La réponse de leur ainé étonna les deux Guides qui échangèrent un regard circonspect. Ils s’excusèrent auprès de Saa et Marthe avant de rejoindre ces nouveaux arrivants. Leurs hôtes eux-mêmes, piqués dans leur curiosité, les suivirent. Derrière Jessé, ils traversèrent le village en direction du sentier qu’ils avaient façonné. Une petite foule était déjà rassemblée autour de quelques personnes qui parlaient à haute voix, entre les plaintes et les lamentations. L'inquiètude se lisait sur leurs visages et un mauvais pressentiment commençait à saisir les Guides. Comme ils arrivaient, on s’écarta afin de les laisser passer. Au premier rang, Barabbas leur adressa une grimace préoccupée, plus sombre qu’il ne l’avait jamais été de mémoire d’Amset. Il n’en fallait pas plus pour convaincre le couple que la situation était particulièrement grave.

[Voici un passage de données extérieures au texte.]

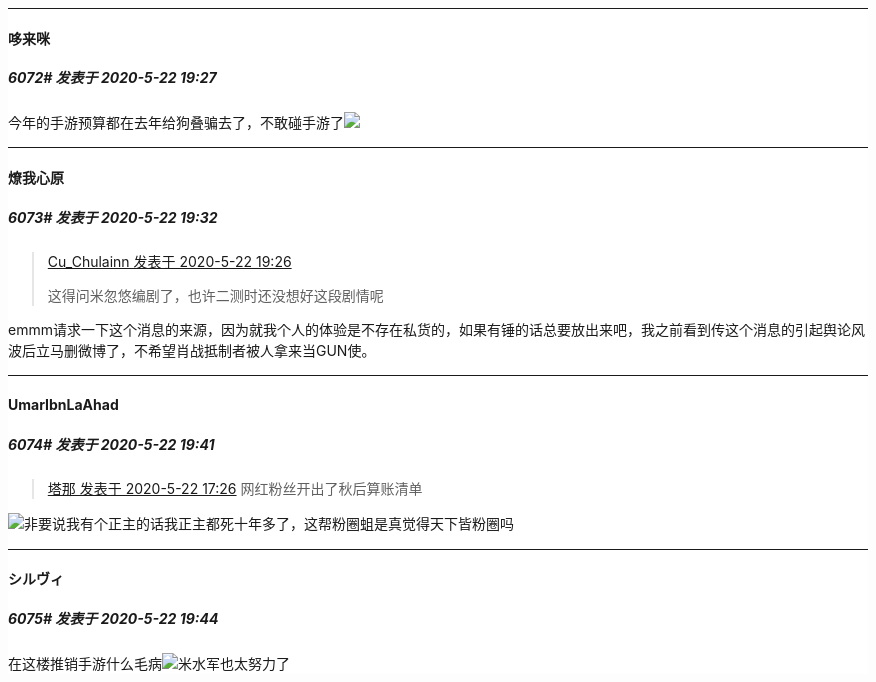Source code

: 
-----

####  哆来咪  
##### 6072#       发表于 2020-5-22 19:27




今年的手游预算都在去年给狗叠骗去了，不敢碰手游了<img src="https://static.saraba1st.com/image/smiley/face2017/068.png" referrerpolicy="no-referrer">







-----

####  燎我心原  
##### 6073#       发表于 2020-5-22 19:32



<blockquote><a href="httphttps://bbs.saraba1st.com/2b/forum.php?mod=redirect&amp;goto=findpost&amp;pid=47520104&amp;ptid=1929275" target="_blank">Cu_Chulainn 发表于 2020-5-22 19:26</a>

这得问米忽悠编剧了，也许二测时还没想好这段剧情呢</blockquote>
emmm请求一下这个消息的来源，因为就我个人的体验是不存在私货的，如果有锤的话总要放出来吧，我之前看到传这个消息的引起舆论风波后立马删微博了，不希望肖战抵制者被人拿来当GUN使。







-----

####  UmarIbnLaAhad  
##### 6074#       发表于 2020-5-22 19:41



<blockquote><a href="httphttps://bbs.saraba1st.com/2b/forum.php?mod=redirect&amp;goto=findpost&amp;pid=47518507&amp;ptid=1929275" target="_blank">塔那 发表于 2020-5-22 17:26</a>
 网红粉丝开出了秋后算账清单  </blockquote>
<img src="https://static.saraba1st.com/image/smiley/face2017/049.png" referrerpolicy="no-referrer">非要说我有个正主的话我正主都死十年多了，这帮粉圈蛆是真觉得天下皆粉圈吗







-----

####  シルヴィ  
##### 6075#       发表于 2020-5-22 19:44




在这楼推销手游什么毛病<img src="https://static.saraba1st.com/image/smiley/face2017/001.png" referrerpolicy="no-referrer">米水军也太努力了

— Des ruines ! clama un homme en habit de pèlerinage, un Cobalte d’après son teint si pâle. Des décombres et plus un seul mur tenant debout !
— Plus une seule âme qui vive ! ajouta une femme d’un ton dramatique. Même les corps étaient absents, c’est vous dire !
— De quoi parlez-vous ? intervint Amset d’une voix forte. Qu’est-ce qu’il s’est passé ?
— Réunion ! Réunion a été détruite ! Il ne reste rien de la ville de toutes les nations, si ce n’est des gravats !
Le prêtre déglutit puis se tourna vers Orbia. Elle se mordait les lèvres avec un air apeuré qu’on lui connaissait peu. Derrière, tout Nochélys s’inquiétait. Si ces gens disaient vrai, alors ils étaient peut-être en danger. Amset se décida à interroger les pèlerins tout en veillant à appaiser leurs ardeurs. Il voulait éviter que quiconque cède à la panique, eux comme les habitants du village. Manifestement, les nouveaux venus ignoraient tout des causes. Ils avaient trouvé la ville rasée à leur sortie du Tunnel Ste-Barbe sans que rien ne laisse présager un tel désastre. Ne sachant que faire, ils avaient cheminé jusqu’ici dans le but de propager la nouvelle.
Après de longues explications, les deux Guides se rendirent au pigeonnier du village. Ce n’était que le nom courant de cette structure destinée aux oiseaux, car la plupart de ses occupants étaient des araquets. Paco se posa directement sur les épaules d’Amset, sans considération pour Quetzu qui protesta en sifflant. Ils rédigèrent plusieurs lettres qu’ils confièrent à différents volatiles, une boule au ventre. Même si ça ne leur plaisait pas, ils devaient avertir les autorités des différents pays de ce qu’on venait de leur apprendre. Cependant, plus que la menace qui pesait peut-être aussi sur leur village, c’était les conséquences de tout cela qui les effrayaient.